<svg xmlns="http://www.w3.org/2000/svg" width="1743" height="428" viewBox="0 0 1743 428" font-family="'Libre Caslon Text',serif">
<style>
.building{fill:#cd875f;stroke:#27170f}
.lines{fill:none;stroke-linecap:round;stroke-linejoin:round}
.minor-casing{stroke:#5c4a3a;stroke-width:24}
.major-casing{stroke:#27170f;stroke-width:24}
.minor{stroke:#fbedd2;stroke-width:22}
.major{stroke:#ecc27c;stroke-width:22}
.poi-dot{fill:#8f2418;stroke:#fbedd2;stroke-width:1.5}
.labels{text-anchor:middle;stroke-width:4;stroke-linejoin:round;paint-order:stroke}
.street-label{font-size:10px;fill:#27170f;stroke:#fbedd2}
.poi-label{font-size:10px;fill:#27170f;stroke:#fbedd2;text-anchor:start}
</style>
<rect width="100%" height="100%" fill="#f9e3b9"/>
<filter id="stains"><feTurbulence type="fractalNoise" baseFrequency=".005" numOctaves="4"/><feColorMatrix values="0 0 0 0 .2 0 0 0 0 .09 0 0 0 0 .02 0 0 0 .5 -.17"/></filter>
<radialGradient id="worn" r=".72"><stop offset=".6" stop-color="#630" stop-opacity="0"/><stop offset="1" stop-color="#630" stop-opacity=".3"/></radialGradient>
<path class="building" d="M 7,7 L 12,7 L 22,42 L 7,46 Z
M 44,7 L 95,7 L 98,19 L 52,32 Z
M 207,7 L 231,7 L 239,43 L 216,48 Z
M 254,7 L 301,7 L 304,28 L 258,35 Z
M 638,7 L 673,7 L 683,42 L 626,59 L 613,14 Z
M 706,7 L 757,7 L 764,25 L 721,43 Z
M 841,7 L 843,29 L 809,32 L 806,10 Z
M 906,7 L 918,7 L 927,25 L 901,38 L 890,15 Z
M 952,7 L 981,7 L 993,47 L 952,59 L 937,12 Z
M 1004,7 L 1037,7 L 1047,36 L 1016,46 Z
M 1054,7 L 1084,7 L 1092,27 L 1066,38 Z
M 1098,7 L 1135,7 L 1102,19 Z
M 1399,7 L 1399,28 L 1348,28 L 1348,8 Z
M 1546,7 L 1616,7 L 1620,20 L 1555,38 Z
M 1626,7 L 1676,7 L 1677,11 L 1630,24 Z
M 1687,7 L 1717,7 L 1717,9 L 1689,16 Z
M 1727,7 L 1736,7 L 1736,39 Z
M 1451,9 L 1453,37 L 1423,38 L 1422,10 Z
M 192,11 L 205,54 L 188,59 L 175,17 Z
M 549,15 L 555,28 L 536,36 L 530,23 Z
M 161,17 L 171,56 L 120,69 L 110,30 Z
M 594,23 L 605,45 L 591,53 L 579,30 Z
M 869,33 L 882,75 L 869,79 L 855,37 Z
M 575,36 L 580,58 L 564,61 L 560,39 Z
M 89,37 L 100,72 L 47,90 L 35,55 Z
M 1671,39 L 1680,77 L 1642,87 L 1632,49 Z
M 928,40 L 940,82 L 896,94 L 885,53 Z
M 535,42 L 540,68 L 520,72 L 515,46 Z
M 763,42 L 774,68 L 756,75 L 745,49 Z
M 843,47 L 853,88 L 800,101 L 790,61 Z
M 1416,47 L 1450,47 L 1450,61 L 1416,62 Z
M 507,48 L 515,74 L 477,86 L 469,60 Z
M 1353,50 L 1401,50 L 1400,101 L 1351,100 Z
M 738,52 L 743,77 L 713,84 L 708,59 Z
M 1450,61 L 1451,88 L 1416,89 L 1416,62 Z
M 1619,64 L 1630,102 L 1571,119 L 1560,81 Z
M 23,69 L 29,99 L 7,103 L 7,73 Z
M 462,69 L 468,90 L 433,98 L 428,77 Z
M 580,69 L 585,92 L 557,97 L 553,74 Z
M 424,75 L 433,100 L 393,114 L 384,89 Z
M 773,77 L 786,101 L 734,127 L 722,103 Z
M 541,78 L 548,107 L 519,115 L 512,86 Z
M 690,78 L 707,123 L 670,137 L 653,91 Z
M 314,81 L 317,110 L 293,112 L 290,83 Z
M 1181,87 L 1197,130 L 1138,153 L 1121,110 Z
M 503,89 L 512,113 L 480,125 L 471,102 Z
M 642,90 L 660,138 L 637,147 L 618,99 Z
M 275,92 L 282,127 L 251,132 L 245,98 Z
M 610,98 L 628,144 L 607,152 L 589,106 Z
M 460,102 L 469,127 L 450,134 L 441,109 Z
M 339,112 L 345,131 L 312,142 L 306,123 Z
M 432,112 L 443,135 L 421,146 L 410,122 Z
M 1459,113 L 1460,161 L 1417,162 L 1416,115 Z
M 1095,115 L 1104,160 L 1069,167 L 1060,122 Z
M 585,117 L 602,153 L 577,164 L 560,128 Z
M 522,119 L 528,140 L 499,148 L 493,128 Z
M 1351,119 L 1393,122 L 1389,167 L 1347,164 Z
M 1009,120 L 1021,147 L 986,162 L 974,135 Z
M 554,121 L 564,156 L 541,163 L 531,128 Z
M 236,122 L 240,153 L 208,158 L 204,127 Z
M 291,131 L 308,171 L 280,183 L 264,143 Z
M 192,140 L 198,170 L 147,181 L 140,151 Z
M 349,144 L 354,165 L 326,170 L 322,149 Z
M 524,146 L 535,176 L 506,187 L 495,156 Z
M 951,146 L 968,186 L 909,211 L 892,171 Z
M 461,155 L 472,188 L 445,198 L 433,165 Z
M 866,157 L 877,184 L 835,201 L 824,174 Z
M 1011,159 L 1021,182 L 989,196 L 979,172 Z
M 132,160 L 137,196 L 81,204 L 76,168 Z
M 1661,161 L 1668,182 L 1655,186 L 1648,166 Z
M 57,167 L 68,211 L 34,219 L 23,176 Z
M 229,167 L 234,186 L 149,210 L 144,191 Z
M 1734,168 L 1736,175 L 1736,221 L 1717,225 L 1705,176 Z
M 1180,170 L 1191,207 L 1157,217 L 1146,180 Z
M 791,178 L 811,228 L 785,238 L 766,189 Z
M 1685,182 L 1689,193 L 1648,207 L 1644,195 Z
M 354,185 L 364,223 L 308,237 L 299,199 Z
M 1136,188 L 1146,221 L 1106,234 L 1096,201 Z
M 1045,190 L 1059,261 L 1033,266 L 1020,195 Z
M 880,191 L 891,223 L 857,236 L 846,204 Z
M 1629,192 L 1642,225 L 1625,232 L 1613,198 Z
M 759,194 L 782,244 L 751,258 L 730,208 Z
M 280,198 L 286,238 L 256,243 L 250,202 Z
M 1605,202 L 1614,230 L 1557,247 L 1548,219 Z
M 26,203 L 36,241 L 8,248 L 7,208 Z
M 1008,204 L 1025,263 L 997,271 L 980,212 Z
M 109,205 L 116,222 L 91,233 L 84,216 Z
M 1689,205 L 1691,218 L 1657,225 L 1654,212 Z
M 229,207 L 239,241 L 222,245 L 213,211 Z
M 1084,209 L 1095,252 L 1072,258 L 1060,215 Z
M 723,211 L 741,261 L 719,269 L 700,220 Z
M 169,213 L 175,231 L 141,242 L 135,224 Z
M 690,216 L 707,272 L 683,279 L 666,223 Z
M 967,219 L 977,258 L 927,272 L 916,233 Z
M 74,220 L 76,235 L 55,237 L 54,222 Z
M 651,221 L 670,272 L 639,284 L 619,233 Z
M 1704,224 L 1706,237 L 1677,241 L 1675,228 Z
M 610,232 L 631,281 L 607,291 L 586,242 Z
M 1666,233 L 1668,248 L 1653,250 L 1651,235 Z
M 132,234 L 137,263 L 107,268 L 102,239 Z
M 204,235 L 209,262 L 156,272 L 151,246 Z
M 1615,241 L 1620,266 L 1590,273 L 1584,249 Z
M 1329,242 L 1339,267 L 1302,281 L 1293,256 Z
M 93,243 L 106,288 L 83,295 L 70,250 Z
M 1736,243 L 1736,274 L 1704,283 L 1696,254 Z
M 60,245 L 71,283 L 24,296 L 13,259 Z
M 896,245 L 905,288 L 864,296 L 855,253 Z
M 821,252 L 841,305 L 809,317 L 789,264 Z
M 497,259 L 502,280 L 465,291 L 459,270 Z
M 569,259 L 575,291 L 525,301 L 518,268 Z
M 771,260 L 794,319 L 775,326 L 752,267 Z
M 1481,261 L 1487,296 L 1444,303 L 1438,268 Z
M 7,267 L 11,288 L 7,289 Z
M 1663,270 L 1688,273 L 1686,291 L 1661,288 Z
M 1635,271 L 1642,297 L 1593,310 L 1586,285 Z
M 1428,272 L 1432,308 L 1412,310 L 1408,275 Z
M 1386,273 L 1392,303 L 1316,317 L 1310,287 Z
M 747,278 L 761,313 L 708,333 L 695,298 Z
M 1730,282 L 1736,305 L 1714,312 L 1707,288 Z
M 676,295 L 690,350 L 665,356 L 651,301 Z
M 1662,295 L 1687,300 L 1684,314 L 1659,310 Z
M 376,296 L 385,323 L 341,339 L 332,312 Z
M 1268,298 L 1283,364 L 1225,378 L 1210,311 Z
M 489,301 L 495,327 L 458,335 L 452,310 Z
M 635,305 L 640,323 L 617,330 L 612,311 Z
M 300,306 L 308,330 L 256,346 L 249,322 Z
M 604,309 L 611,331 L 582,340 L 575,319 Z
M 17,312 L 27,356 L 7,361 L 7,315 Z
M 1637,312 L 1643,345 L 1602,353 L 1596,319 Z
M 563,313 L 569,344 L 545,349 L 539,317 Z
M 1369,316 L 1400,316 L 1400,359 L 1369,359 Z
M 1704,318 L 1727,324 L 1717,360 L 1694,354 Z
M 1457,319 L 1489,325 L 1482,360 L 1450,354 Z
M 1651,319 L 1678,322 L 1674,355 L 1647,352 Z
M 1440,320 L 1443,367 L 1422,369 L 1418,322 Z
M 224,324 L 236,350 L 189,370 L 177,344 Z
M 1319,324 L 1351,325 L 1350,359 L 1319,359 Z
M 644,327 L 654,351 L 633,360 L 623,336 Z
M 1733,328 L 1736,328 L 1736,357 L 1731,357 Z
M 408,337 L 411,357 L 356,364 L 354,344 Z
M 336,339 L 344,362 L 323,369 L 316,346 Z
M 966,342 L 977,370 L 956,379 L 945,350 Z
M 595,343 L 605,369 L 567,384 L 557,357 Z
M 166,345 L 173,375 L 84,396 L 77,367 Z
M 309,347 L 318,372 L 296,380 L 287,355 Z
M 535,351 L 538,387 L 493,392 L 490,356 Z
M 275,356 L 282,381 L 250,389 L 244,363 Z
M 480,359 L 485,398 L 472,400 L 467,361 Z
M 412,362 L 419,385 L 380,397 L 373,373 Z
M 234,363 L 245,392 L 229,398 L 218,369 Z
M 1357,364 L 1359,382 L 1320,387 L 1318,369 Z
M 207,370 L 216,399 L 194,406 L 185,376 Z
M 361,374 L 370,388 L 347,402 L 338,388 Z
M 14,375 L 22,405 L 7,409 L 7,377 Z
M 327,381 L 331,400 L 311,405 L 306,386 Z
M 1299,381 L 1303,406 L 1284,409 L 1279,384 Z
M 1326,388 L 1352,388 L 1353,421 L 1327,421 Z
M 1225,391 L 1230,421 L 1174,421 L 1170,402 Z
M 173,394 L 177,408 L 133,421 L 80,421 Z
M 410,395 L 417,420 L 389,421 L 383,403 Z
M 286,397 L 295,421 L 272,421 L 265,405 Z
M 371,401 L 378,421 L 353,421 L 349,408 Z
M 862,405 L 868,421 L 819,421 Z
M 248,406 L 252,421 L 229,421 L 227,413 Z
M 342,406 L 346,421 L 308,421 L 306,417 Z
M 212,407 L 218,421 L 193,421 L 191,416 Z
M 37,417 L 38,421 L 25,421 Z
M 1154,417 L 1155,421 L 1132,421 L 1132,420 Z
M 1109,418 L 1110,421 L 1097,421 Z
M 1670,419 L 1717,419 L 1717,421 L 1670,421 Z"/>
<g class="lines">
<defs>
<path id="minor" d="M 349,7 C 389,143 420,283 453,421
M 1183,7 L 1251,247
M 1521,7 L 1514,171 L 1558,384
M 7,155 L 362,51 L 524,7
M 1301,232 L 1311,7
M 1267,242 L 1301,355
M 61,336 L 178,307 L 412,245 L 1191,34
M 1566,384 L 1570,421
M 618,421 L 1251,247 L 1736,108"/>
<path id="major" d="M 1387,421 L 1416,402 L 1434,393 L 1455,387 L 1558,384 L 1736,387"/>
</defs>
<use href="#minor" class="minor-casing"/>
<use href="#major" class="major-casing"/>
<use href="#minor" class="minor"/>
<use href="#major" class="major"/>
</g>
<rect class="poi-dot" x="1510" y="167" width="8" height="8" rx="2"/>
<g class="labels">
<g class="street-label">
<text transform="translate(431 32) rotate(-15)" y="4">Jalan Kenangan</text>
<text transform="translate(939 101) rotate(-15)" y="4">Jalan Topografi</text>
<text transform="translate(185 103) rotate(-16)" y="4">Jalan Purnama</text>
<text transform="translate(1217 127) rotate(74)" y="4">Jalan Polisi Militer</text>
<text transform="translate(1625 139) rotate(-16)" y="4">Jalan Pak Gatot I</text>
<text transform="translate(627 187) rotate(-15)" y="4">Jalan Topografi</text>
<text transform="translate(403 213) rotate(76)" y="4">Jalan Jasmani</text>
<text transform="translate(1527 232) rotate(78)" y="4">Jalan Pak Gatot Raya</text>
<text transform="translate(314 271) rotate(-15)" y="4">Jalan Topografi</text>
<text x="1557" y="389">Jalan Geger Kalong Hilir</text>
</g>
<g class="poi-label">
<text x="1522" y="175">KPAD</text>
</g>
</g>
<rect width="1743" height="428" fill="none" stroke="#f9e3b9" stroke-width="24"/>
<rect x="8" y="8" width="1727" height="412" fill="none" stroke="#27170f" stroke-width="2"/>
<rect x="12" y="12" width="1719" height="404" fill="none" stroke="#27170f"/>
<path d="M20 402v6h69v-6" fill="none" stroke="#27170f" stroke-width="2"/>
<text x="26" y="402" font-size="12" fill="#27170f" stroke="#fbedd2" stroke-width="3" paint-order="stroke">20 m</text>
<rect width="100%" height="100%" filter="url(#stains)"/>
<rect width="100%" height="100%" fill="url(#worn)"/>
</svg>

====

Problem details: Those lines above that contain the string "worn" should be returned.

Final answer:
<radialGradient id="worn" r=".72"><stop offset=".6" stop-color="#630" stop-opacity="0"/><stop offset="1" stop-color="#630" stop-opacity=".3"/></radialGradient>
<rect width="100%" height="100%" fill="url(#worn)"/>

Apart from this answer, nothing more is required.